Aufgaben =
**A.** Fasse den Text über die verfristete Anfechtungsklage in zwei Sätzen zusammen.
**B.** Schreibe den Text über die verfristete Anfechtungsklage im Anschluss an seinen letzten Satz weiter.

Textauszug =
====

Verlust der Gesellschafterstellung wegen zu niedrig angesetzten Streitwerts einer Anfechtungsklage
Dass man nicht am falschen Ende sparen sollte, ist eine Binsenwahrheit. Hieran erinnert ein aktuelles Urteil des Landgerichts Darmstadt (LG), in welchem die Anfechtungsklage eines GmbH-Gesellschafters gegen seinen Ausschluss mangels Zustellung „demnächst“ als verfristet bewertet wird.
Sachverhalt
Kläger (K) und Nebenintervenient (N) sind Brüder und bereits seit längerem in Gesellschafterstreitigkeiten verwickelt. K hielt 49,5% und N 50,5% der Geschäftsanteile der beklagten GmbH. In einer streitigen Gesellschafterversammlung Ende Dezember 2023 wurde auf Vorschlag des N unter Widerspruch des K der D zum Versammlungsleiter gewählt. Mit der Stimmenmehrheit des N wurde u.a. in den TOP 3 bis 5 beschlossen, dass K mit sofortiger Wirkung vom Amt des Geschäftsführers abberufen, sein Dienstvertrag aus wichtigem Grund mit sofortiger Wirkung gekündigt und K aus wichtigem Grund vorsorglich erneut aus der Gesellschaft ausgeschlossen werde.
Gemäß Gesellschaftsvertrag war die Einlegung von Rechtsmitteln jeder Art nur innerhalb einer Frist von einem Monat nach Beschlussfassung zulässig. Die Klageschrift des K erreichte das Landgericht am letzten Tag dieser Frist Ende Januar 2024, wurde jedoch erst am 18.10.2024 zugestellt.
Hierzu war es u.a. deshalb gekommen, weil der Prozessbevollmächtigte des K in seiner Klage einen erheblich zu niedrigen Streitwert von lediglich EUR 25.000,- angegeben hatte, weshalb die Kostenbeamtin am 7.2.2024 einen entsprechend zu niedrig bemessenen Gerichtskostenvorschuss anforderte, den der Kläger am 13.2.2024 eingezahlt hat. Mit Schreiben vom 15.2.2024 hat der Vorsitzende des LG dem Klägervertreter mitgeteilt, dass die Angabe eines Streitwerts von EUR 25.000,- nicht nachvollziehbar sei. Mit Beschluss vom 21.3.2024 hat die Kammer unter Berücksichtigung weiterer Ausführungen des Klägers den Streitwert vorläufig auf EUR 7.396.464,- festgesetzt. Unter dem 8.4.2024 wurde der Vorschuss aus diesem Streitwert angefordert und am 25.7.2024 vom Kläger eingezahlt.

====

Daten =
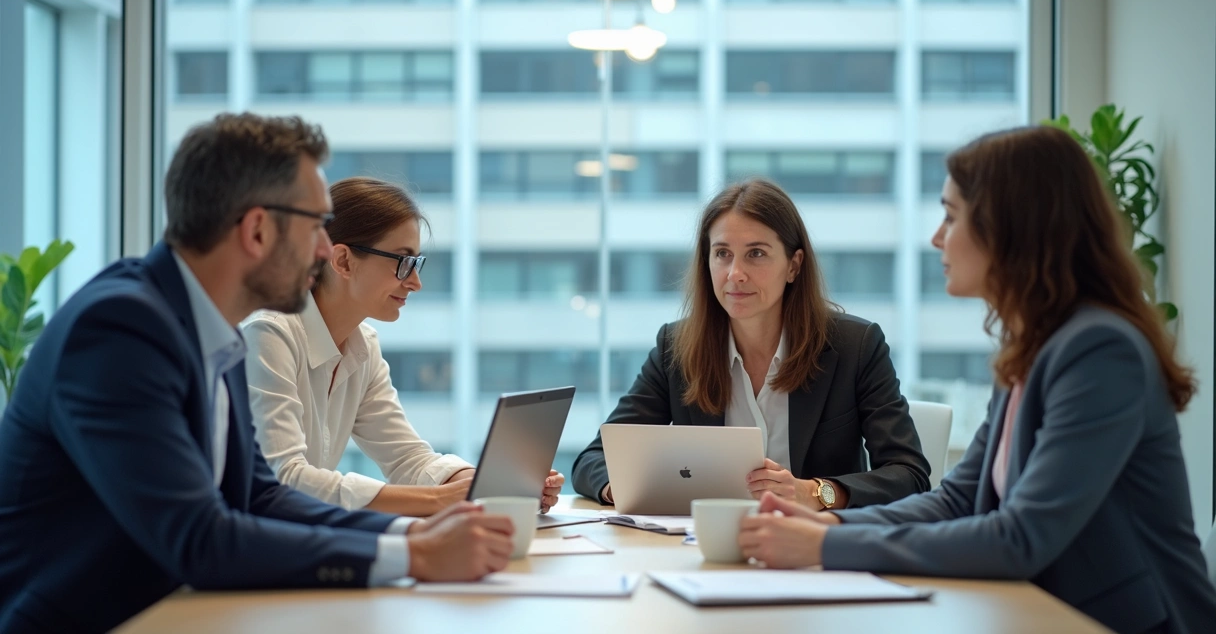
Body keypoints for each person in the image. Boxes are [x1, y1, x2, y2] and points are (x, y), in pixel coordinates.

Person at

====

Ergebnisse =
**A.** Das Landgericht Darmstadt hat die Anfechtungsklage eines GmbH-Gesellschafters gegen seinen Ausschluss als verfristet bewertet, weil sie nicht „demnächst“ zugestellt wurde. Die Klage war am letzten Tag der einmonatigen Frist Ende Januar 2024 beim Landgericht eingegangen, wurde aber erst am 18.10.2024 zugestellt, unter anderem weil der Prozessbevollmächtigte einen erheblich zu niedrigen Streitwert von EUR 25.000,- angegeben hatte, den die Kammer später vorläufig auf EUR 7.396.464,- festsetzte.

**B.**
Mit seiner Anfechtungsklage von Ende Januar 2024 hat K insbesondere beantragt, die Nichtigkeit der Beschlüsse zu TOP 3 bis 5 festzustellen.
Entscheidung
Das Landgericht wies die Klage als unbegründet zurück.
Die Anfechtungsklage sei nicht innerhalb der gesellschaftsvertraglich festgelegten Anfechtungsfrist von einem Monat erhoben worden. Dabei ging das Landgericht zutreffend davon aus, dass die Klage innerhalb dieser Frist nicht nur bei Gericht eingegangen, sondern der Beklagten auch zugestellt worden sein musste. Dies ergab sich zwar nicht aus dem Wortlaut, aber aus Sinn und Zweck dieser Regelung, den Gesellschaftern aus Gründen der Rechtssicherheit zügig Gewissheit über die Bestandskraft gefasster Beschlüsse zu beschaffen. Zum Zeitpunkt der Klagezustellung sei die Anfechtungsfrist jedoch längst abgelaufen gewesen.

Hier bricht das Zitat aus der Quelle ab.